The Catholic Church, the Conservative Party’s ally since the 19th century, also actively took part in the mass killings. Father Fidel Blandon recounts in his book “What the heavens do not forgive” how several priests inciting Mass congregations to violently assault political rivals.
In 1951, Gomez suffered a heart attack and was forced to step down. By 1953, the military ousted Gomez’ successor and installed the first dictatorship in the history of the republic. The controversial and now-unpopular Conservative leader was exiled to Spain.
Eight years and hundreds of thousands of violent deaths after the assassination of Gaitan, Liberal and Conservative leaders engaged in peace talks in Spain, where Gomez was residing, to control the carnage and restore democracy.
The political parties created the “National Front,” a bipartisan deal in which the Liberals and Conservatives agreed to rotate the presidency.

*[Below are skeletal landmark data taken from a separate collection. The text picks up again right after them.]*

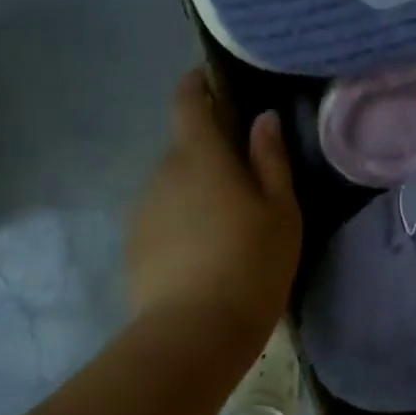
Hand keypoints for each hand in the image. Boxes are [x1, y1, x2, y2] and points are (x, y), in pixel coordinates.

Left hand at [128, 70, 301, 325]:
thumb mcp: (281, 210)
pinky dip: (183, 218)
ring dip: (197, 189)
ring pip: (173, 183)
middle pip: (185, 146)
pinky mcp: (134, 242)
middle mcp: (163, 172)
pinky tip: (206, 250)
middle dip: (211, 152)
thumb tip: (262, 118)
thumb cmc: (252, 262)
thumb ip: (270, 159)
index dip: (197, 85)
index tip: (214, 83)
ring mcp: (143, 208)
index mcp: (200, 156)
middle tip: (247, 178)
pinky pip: (163, 213)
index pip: (187, 101)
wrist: (195, 331)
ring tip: (228, 222)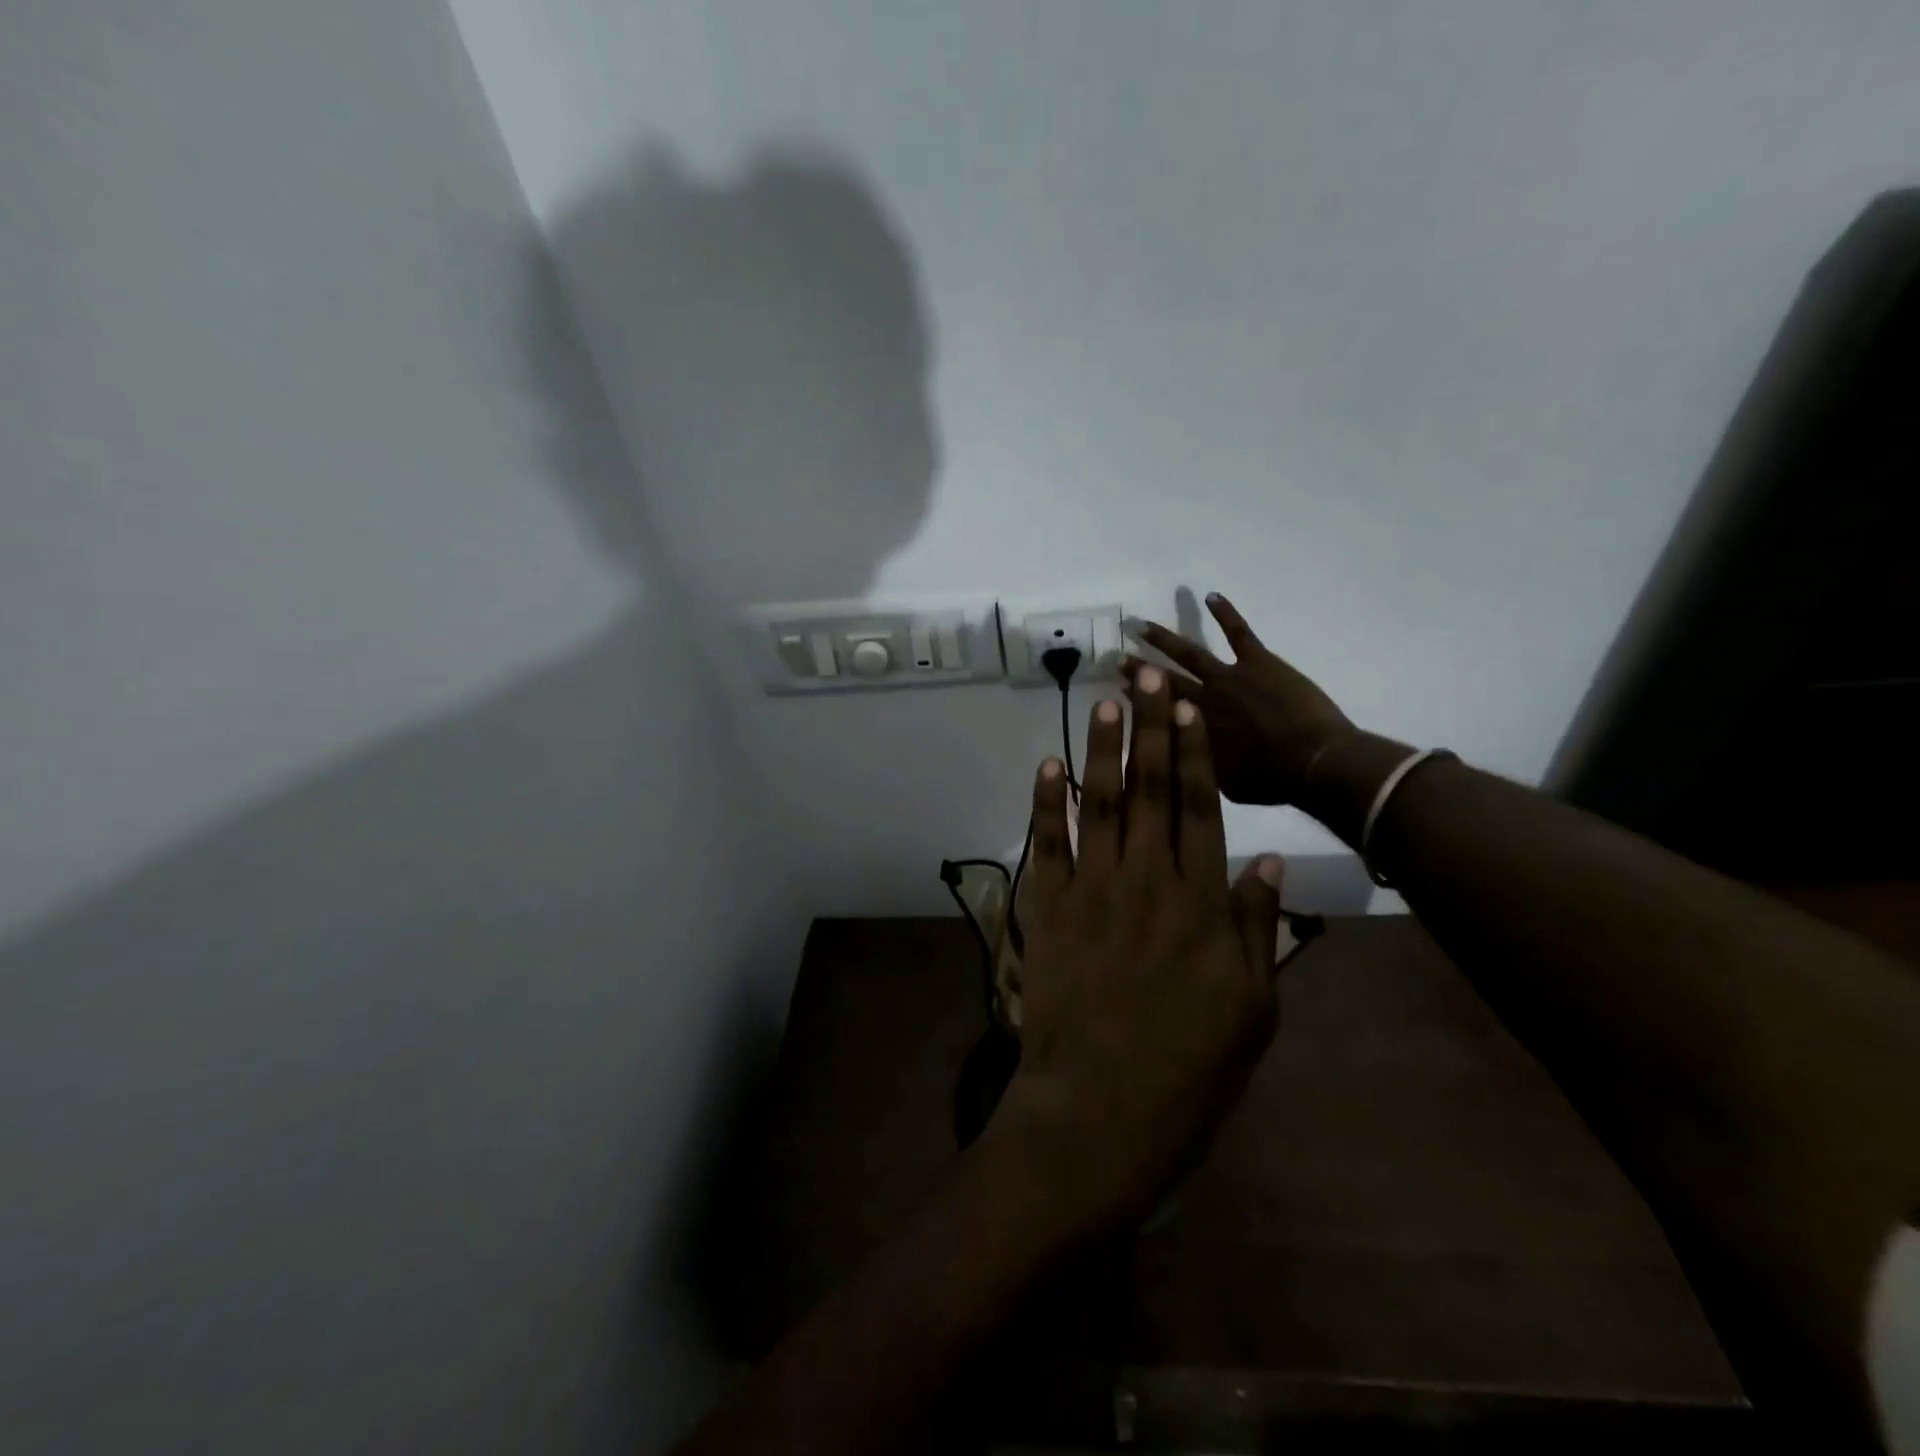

While the pact had problematic implications for Colombian democracy, it did end the mass killings and normalized Colombia’s society.
The Conservative Party was granted to rule the 1962-1966 and the 1970-1974 terms after which democracy was restored.
The end of the National Front also meant the end of the Conservative Party’s dominance over Colombia’s executive power. Since 1974, the party has only delivered two presidents; Belisario Betancur (1982-1986) and Andres Pastrana (1998 – 2002).
By the late 1980s, Colombia had sunk into chaos; guerrilla groups like the FARC, ELN and the M-19 were making major territorial gains in the south of the country and carrying out large-scale attacks in the cities while drug cartels like that of Pablo Escobar declared war on the state. The most prominent Conservative victim of this violence was Alvaro Gomez, the son of the late Conservative leader. The fiercest critic of the Liberal president Ernesto Samper, controversial for his ties to the Cali Cartel, was shot and killed in 1995. Samper and senior Liberal Horacio Serpa were investigated for the homicide, but no culprit was ever established.
Colombian election results since 1931
The last Conservative President
The last Conservative president was Andres Pastrana (1998-2002) who initiated peace talks with the FARC in 1999. Support for these talks split the Liberal Party in two while paramilitary factions promoted the creation of splinter parties.
By 2002, Colombia’s political scene changed entirely; The Liberal Party broke in two dissident factions respectively led by Alvaro Uribe and Horacio Serpa. Paramilitary groups united under the AUC began actively infiltrating political parties to defend their criminal interests.
Uribe won the elections and invited the Conservatives to take part in his government. New political parties emerged, either with the support of dissident former Liberals or the AUC.
When the ties between the paramilitaries and politicians came to light in 2006, the Conservative Party was one of the hardest-hit by the scandal. At least seven of the party’s congressmen were sentenced to prison.
By 2010, Colombia’s political scene had changed drastically and the power of the Conservative Party and Liberal Party alike had diluted. Eight parties entered to Congress and the Conservatives received 21% of the votes.
The newly elected President, former Liberal Party mogul Juan Manuel Santos, invited the Conservatives to his “Coalition of National Unity,” but failed to grant important minister posts to conservative politicians.
Prosecutors in the meantime opened criminal investigations into the dealing of former Conservative Party ministers accused of corruption during the two terms of Uribe.
The party decided not to support the 2014 reelection bid of Santos and instead presented its own candidate, party veteran Marta Lucia Ramirez.